[Re] The Discriminative Kalman Filter for Bayesian Filtering with Nonlinear and Non-Gaussian Observation Models
Josue Casco-Rodriguez, Caleb Kemere, Richard G. Baraniuk
TL;DR
The paper tackles neural decoding under nonlinear and non-Gaussian observation models by evaluating the Discriminative Kalman Filter (DKF) as a Bayesian filtering approach. It implements a Python reproduction of Burkhart et al.'s DKF framework and reproduces Experiment 4.5 on a center-out reaching dataset, comparing DKF against linear KF, NW, GP, NN, and LSTM regressions, as well as EKF/UKF variants.
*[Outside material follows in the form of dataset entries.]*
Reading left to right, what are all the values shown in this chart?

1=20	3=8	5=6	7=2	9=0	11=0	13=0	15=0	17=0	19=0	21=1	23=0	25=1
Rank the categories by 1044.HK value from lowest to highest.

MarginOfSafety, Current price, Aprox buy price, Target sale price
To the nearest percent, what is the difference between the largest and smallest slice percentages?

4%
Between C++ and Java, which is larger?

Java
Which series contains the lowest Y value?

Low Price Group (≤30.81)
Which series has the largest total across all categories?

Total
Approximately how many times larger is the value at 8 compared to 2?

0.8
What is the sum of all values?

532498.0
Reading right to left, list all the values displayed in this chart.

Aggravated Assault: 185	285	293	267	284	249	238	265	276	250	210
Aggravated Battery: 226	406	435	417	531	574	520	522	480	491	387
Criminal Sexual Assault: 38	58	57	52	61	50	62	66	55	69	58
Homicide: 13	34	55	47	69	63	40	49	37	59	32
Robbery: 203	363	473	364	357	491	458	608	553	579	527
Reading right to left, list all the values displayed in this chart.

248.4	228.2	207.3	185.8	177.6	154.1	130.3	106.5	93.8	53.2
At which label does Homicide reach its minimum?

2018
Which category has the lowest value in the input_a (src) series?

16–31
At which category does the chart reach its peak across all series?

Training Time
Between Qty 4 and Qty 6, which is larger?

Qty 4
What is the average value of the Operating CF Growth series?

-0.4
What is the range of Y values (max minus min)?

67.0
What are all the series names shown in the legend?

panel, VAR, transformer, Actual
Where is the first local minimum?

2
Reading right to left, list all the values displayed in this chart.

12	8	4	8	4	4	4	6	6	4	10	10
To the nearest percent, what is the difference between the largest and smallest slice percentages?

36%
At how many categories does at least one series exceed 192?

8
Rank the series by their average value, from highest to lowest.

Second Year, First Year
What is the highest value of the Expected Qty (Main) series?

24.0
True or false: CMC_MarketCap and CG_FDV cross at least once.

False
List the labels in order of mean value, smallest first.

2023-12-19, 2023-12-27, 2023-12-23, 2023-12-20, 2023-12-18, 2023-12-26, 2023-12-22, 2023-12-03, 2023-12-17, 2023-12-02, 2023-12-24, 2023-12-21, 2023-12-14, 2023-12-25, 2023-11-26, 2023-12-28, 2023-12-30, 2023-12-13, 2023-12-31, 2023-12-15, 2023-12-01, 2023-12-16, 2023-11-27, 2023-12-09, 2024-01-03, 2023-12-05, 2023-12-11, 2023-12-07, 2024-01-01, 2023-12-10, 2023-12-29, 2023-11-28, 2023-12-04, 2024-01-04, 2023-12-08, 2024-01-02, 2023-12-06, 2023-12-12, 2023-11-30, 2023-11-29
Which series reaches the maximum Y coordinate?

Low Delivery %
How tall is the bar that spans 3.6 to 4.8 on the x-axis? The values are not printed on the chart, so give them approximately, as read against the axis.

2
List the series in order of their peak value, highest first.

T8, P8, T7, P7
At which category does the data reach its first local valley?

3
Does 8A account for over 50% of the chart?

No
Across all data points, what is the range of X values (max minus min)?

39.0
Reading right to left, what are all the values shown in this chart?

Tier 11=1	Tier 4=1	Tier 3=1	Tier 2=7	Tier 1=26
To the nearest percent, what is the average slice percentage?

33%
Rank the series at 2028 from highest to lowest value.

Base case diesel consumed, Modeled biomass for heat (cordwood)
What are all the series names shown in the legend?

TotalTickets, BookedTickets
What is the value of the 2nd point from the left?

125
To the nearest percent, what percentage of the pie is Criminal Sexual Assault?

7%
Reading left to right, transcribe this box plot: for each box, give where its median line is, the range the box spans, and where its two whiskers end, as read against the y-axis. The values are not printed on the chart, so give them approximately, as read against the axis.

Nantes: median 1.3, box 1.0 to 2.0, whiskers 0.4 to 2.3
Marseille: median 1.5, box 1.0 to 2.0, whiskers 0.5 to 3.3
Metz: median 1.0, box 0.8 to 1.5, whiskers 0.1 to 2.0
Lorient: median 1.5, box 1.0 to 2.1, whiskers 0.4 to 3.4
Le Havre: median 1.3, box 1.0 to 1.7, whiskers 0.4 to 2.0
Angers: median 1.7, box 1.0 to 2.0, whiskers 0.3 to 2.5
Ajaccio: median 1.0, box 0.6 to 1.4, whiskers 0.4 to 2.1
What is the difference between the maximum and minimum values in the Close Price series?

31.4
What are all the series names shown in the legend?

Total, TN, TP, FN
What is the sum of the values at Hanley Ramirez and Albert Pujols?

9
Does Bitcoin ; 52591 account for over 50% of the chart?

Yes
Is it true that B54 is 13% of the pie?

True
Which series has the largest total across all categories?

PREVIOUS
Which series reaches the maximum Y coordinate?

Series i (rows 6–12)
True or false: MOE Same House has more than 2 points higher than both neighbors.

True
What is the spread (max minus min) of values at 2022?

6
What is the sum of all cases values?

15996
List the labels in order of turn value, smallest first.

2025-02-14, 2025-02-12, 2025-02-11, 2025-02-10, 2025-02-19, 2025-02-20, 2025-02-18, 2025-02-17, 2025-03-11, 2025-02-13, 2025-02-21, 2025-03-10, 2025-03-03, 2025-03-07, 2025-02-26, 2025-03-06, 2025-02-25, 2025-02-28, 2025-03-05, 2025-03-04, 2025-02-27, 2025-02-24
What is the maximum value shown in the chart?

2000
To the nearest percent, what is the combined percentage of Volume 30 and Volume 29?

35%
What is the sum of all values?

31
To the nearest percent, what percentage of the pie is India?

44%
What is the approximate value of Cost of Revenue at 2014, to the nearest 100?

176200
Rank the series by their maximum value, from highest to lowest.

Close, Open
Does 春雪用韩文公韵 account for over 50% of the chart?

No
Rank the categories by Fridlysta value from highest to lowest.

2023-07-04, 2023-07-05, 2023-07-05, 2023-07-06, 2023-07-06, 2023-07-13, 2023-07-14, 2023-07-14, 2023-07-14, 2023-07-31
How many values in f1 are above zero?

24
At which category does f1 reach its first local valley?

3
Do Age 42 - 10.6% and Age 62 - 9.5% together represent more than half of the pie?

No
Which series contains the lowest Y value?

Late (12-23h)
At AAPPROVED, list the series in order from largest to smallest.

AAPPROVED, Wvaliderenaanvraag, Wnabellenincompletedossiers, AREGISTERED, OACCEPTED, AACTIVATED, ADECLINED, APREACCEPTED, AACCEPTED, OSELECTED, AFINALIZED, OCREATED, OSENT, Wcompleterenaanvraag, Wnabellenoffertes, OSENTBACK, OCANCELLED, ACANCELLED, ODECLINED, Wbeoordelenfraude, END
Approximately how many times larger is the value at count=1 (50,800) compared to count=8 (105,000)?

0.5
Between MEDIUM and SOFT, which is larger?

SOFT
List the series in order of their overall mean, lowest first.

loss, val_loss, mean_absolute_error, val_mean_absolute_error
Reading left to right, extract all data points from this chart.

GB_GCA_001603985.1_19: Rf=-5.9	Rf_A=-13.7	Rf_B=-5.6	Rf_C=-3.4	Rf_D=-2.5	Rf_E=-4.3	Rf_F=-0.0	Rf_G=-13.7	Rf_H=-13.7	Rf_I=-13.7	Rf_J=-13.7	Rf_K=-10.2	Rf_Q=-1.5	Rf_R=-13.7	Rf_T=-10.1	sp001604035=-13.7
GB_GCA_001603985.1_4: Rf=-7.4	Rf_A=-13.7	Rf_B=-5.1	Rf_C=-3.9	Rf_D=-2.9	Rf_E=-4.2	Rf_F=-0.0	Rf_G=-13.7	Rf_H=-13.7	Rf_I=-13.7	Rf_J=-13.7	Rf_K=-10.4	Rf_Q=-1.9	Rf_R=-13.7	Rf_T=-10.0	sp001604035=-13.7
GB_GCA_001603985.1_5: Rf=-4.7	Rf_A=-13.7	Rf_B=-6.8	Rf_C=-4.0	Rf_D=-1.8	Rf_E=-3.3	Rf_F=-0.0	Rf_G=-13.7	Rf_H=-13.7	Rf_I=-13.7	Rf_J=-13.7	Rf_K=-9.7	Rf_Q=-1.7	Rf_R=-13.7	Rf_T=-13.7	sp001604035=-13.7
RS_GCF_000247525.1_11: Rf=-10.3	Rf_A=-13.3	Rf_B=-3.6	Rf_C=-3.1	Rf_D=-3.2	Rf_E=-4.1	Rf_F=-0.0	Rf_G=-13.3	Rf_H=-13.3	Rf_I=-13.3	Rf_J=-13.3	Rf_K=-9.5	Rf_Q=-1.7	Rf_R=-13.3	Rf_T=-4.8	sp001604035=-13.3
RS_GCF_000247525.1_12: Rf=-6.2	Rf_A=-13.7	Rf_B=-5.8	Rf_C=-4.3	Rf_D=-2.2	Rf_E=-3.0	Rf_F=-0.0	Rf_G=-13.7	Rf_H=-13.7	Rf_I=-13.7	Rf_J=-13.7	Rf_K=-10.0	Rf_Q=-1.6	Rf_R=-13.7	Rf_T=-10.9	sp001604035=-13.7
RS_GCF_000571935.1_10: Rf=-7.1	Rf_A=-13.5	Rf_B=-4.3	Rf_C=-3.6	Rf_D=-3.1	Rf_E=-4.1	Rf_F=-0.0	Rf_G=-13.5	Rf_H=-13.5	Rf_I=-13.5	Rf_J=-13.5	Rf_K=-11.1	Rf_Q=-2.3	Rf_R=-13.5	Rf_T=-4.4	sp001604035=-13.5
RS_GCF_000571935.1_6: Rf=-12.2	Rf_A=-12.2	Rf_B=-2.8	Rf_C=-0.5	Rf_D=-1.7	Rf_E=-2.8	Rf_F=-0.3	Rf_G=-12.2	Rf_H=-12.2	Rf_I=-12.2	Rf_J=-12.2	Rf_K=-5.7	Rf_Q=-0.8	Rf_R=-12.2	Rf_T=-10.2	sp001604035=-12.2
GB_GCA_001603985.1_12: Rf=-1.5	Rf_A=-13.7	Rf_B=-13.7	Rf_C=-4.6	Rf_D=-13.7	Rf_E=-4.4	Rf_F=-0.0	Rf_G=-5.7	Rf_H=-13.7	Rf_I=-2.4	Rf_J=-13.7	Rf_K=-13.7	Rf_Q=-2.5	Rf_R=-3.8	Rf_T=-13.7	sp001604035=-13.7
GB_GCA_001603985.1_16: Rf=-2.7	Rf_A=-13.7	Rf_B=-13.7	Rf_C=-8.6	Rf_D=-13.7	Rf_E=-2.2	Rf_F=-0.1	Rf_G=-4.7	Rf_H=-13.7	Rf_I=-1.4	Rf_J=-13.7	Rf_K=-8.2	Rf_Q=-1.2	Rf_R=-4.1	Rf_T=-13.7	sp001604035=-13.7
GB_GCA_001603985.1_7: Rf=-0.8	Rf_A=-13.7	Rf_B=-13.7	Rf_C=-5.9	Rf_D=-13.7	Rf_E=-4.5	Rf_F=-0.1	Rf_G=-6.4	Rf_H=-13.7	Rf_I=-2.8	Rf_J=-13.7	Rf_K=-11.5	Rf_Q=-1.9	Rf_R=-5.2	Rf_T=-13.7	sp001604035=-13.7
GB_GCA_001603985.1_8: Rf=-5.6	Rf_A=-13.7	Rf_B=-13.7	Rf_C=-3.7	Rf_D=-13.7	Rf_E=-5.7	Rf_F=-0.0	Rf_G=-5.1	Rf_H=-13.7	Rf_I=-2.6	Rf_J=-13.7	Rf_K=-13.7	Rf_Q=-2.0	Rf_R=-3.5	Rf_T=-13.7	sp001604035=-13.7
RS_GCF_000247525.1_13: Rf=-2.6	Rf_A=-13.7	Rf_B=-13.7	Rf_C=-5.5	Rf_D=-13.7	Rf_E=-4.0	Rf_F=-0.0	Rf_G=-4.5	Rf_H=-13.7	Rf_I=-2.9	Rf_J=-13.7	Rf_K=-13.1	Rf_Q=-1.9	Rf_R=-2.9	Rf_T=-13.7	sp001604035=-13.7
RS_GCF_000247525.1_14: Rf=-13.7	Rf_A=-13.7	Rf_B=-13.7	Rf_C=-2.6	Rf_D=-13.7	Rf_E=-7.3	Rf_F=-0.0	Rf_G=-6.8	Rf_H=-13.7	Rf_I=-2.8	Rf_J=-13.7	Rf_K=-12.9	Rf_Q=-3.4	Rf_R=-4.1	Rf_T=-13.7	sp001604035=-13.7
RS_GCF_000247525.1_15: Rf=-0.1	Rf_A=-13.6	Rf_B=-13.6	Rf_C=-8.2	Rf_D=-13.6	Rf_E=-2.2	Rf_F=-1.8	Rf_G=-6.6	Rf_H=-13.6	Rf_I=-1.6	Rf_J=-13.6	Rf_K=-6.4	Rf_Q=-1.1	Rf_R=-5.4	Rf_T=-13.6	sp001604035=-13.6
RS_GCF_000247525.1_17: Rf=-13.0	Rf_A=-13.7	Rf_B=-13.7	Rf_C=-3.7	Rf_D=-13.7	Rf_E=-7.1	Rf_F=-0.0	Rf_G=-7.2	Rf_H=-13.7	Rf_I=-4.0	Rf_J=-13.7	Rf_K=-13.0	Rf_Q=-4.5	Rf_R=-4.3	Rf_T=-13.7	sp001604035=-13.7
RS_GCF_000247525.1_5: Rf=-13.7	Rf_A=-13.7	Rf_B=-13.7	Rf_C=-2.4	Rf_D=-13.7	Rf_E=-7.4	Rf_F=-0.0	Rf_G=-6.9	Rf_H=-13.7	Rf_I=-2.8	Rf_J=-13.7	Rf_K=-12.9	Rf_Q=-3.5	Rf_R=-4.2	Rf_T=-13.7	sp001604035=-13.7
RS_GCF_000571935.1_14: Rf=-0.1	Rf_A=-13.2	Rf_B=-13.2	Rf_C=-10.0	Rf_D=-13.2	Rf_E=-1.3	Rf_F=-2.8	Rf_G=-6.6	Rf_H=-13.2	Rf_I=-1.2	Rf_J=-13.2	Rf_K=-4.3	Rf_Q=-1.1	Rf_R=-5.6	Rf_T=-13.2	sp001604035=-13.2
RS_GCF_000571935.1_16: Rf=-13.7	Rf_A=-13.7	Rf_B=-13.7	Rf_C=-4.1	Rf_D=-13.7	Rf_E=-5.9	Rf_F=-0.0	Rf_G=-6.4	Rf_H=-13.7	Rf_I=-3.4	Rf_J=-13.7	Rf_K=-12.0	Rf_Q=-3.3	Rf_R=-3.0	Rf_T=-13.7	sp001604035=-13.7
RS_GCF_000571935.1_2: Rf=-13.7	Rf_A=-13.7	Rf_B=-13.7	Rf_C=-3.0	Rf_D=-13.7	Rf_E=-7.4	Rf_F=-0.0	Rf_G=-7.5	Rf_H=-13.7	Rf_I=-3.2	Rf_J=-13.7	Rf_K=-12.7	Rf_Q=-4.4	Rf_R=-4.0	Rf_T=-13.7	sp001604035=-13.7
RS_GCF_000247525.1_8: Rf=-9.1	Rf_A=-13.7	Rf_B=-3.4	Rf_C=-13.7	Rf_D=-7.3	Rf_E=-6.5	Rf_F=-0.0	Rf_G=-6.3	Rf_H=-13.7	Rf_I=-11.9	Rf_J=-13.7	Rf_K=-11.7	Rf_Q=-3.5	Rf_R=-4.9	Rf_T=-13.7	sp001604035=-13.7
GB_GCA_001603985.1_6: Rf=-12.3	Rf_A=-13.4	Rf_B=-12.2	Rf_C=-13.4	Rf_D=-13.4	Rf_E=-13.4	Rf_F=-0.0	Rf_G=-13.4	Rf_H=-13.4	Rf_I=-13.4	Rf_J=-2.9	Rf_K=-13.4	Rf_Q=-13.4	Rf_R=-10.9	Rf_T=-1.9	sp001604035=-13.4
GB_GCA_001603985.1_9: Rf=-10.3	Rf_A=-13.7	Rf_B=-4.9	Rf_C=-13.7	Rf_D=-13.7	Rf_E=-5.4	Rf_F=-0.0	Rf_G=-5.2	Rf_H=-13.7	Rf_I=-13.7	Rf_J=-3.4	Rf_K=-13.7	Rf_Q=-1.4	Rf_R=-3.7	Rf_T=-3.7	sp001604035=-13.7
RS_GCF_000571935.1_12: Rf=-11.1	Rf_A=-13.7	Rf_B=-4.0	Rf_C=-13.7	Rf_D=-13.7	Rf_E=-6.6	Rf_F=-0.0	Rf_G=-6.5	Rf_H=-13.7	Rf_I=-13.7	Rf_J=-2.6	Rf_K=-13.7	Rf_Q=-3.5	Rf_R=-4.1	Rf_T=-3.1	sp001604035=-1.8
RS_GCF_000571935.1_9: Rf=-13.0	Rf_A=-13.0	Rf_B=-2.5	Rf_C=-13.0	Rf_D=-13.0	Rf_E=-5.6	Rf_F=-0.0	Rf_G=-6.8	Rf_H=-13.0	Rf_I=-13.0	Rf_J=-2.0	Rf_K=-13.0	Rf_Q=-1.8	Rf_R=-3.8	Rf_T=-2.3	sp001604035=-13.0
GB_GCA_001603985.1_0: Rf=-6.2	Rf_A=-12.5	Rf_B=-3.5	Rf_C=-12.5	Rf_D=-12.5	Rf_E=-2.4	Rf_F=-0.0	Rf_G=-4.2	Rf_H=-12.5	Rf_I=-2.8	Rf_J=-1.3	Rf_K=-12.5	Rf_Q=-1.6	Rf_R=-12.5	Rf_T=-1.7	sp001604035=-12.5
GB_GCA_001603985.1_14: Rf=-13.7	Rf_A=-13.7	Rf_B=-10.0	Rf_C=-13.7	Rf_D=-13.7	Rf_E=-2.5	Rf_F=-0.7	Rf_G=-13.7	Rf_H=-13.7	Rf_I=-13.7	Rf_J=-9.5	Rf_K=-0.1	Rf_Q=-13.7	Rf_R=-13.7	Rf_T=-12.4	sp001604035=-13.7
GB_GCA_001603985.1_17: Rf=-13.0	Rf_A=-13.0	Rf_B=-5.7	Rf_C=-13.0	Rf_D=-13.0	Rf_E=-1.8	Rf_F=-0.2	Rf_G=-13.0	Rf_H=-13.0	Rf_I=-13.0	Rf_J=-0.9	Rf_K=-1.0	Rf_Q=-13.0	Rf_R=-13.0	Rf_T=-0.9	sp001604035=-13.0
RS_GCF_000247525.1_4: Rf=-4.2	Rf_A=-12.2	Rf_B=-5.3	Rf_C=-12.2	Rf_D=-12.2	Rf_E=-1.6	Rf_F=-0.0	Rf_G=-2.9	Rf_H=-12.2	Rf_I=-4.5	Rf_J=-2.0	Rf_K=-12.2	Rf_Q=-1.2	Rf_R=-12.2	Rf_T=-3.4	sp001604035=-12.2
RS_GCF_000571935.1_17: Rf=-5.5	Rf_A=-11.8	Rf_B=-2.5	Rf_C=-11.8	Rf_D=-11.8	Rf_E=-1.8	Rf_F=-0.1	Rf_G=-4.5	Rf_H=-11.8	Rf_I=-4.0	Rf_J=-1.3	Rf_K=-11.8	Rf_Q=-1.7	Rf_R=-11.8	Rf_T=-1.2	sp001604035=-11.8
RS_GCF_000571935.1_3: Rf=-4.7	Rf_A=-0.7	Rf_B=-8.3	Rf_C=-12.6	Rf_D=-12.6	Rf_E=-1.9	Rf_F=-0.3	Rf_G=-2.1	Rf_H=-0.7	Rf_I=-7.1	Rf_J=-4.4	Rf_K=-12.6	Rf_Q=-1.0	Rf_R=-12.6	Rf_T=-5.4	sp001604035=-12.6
The findings show that DKF with NW regression (DKF-NW) frequently achieves the best MAEE and generally improves over the Kalman baseline, though nRMSE gains are more modest and some implementations (e.g., GP) suffer from translation to Python. The work demonstrates practical viability of DKF in neuroprosthetics and suggests integrating discriminative filtering with modern latent-state models for improved neural decoding.
Abstract
Kalman filters provide a straightforward and interpretable means to estimate hidden or latent variables, and have found numerous applications in control, robotics, signal processing, and machine learning. One such application is neural decoding for neuroprostheses. In 2020, Burkhart et al. thoroughly evaluated their new version of the Kalman filter that leverages Bayes' theorem to improve filter performance for highly non-linear or non-Gaussian observation models. This work provides an open-source Python alternative to the authors' MATLAB algorithm. Specifically, we reproduce their most salient results for neuroscientific contexts and further examine the efficacy of their filter using multiple random seeds and previously unused trials from the authors' dataset. All experiments were performed offline on a single computer.